> [REQUEST 1]: In the proof about the limit H, how does the text justify that H is continuous?
> [REQUEST 2]: Carry the proof about the local conjugacy H forward, starting right after the statement of Lemma 6 and equation (17).

> [PASSAGE FOR REVIEW]:

__________

The bound (14) also implies

$$\begin{aligned} \begin{aligned} \big |f^{m+1}(x/\rho ^{n+1}) - f^m (x/\rho ^n) \big |&= \big |f\circ f^{m}(x/\rho ^{n+1}) - f\circ f^{m-1} (x/\rho ^n) \big | \\&\quad \le \rho \big (1+ C F_{m,n}\big ) \big |f^m(x/\rho ^{n+1}) - f^{m-1} (x/\rho ^n) \big | \end{aligned}\nonumber \\ \end{aligned}$$
(16)

where, in view of (15),

$$\begin{aligned} F_{m,n}:= f^{m}(x/\rho ^{n+1})\vee f^{m-1} (x/\rho ^n) \le \psi (x) \rho ^{m-1-n}. \end{aligned}$$

Since f has bounded second derivative and \(f'(0)=\rho \), cf. (13),

$$\begin{aligned} |f(x/\rho ^{n+1}) - x/\rho ^n| \le \frac{1}{2} \Vert f''\Vert _\infty (x/\rho )^2 \rho ^{-2n}. \end{aligned}$$

Plugging this bound into (16) and iterating n times we obtain

$$\begin{aligned}&\big |f^{n+1}(x/\rho ^{n+1}) - f^n (x/\rho ^n) \big | \le \big |f(x/\rho ^{n+1}) - x/\rho ^n\big |\, \rho ^n \prod _{m=1}^n \big (1+ C F_{m,n}\big ) \\&\quad \le \frac{1}{2} \Vert f''\Vert _\infty (x/\rho )^2 \rho ^{-2n}\rho ^n \prod _{m=1}^n \big (1+ C \psi (x) \rho ^{m-1-n}\big ) \le {\widetilde{g}}(x) \rho ^{-n} \end{aligned}$$

where we defined

$$\begin{aligned} {\widetilde{g}}(x):= \frac{1}{2} \Vert f''\Vert _\infty (x/\rho )^2 \prod _{k=1}^\infty \big (1+ C \psi (x) \rho ^{-k}\big ). \end{aligned}$$

Thus the limit \(H(x)=\lim _{n\rightarrow \infty } f^n(x/\rho ^n)\) exists and satisfies the claimed bound with \(g(x)={\widetilde{g}}(x)/(1-\rho ^{-1})\). Continuity of H follows since \(H_n\) are continuous for each n and the convergence is uniform on compacts. \(\square \)

Corollary 5

f is topologically semiconjugate to its linearization at the origin:

$$\begin{aligned} H(x)=f\circ H(x/\rho ), \quad \forall x\in {\mathbb {R}}_+. \end{aligned}$$

Proof

Since f is continuous

$$\begin{aligned} H(x)=\lim _{n\rightarrow \infty }f^{n+1}(x/\rho ^{n+1}) = \lim _{n\rightarrow \infty } f\circ f^n((x/\rho )\rho ^{-n}) = f\circ H(x/\rho ). \end{aligned}$$

\(\square \)

The next lemma shows that H is strictly increasing in a vicinity of the origin and is therefore a local conjugacy.

Lemma 6

There exists an \(a>0\) such that H is strictly increasing on [0, a] and

$$\begin{aligned} f(x) = H (\rho H^{-1}(x)), \quad x\in [0,H(a)]. \end{aligned}$$
(17)

__________

> [DATA EXTRACT]:
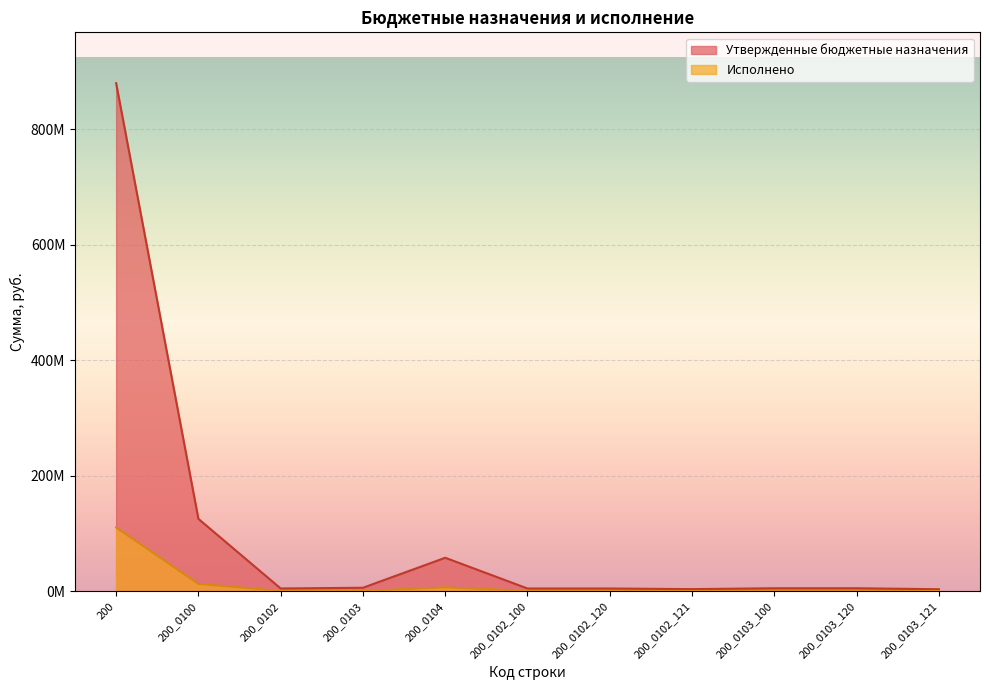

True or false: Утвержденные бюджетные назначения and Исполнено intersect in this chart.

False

__________

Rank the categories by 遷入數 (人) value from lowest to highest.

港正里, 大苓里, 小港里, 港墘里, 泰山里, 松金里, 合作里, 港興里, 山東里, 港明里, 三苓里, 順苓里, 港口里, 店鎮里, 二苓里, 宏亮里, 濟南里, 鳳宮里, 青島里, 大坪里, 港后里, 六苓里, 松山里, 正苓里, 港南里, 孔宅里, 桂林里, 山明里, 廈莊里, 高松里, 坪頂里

__________

> [TASK OUTPUT 1]: Each function H_n is continuous, and H_n converges to H uniformly on compact sets. A uniform limit of continuous functions on compacts is continuous, so H is continuous.

> [TASK OUTPUT 2]:
Proof

Let \(c:= \Vert f''\Vert _\infty \) and \(r:= \rho /c\) then

$$\begin{aligned} f'(x) \ge \rho - c x>0, \quad \forall x\in [0,r). \end{aligned}$$

Since f is \(\rho \)-Lipschitz and \(f(0)=0\), for any \(j=1,\ldots ,n\) and \(x\in [0,r)\),

$$\begin{aligned} f^{n-j}(x/\rho ^n)\le x/\rho ^j\in [0,r) \end{aligned}$$

and hence for all \(x\in [0,r)\)

$$\begin{aligned} H_n'(x)&= \prod _{j=1}^n \frac{1}{\rho }f'(f^{n-j}(x/\rho ^n)) \ge \prod _{j=1}^n \big (1-\frac{c}{\rho }f^{n-j}(x/\rho ^n) \big ) \\&\ge \prod _{j=1}^n \big (1-\frac{c}{\rho }x\rho ^{-j} \big ) \ge 1-\frac{c}{\rho }x \sum _{j=1}^n \rho ^{-j} \ge 1-\frac{c}{\rho -1} x, \end{aligned}$$

where we used the Bernoulli inequality. Thus we can choose a number \(a\in (0,r)\) such that \(H_n'(x)\ge 1/2\) for all \(x\in [0,a]\). It then follows that for any \(y>x\) in the interval [0, a]

$$\begin{aligned} H_n(y)-H_n(x) = \int _x^y H_n'(t)dt \ge \frac{1}{2} (y-x) >0. \end{aligned}$$

Taking the limit \(n\rightarrow \infty \) implies that H is strictly increasing on [0, a]. Being continuous, H is invertible and (17) holds by Corollary 5. \(\square \)

Remark 4

Under additional assumption that f is strictly increasing on the whole \({\mathbb {R}}_+\), the function H is furthermore a global conjugacy, i.e. (17) holds on \({\mathbb {R}}_+\).

The next lemma establishes differentiability of H.

Lemma 7

H has continuous derivative

$$\begin{aligned} H'(x)= \prod _{j=1}^{\infty } \frac{1}{\rho }f'(H(x \rho ^{-j})),\quad \forall x\in {\mathbb {R}}_+ \end{aligned}$$
(18)

where the series converges uniformly on compacts.

Proof

Step 1. Let us first argue that the infinite product in (18)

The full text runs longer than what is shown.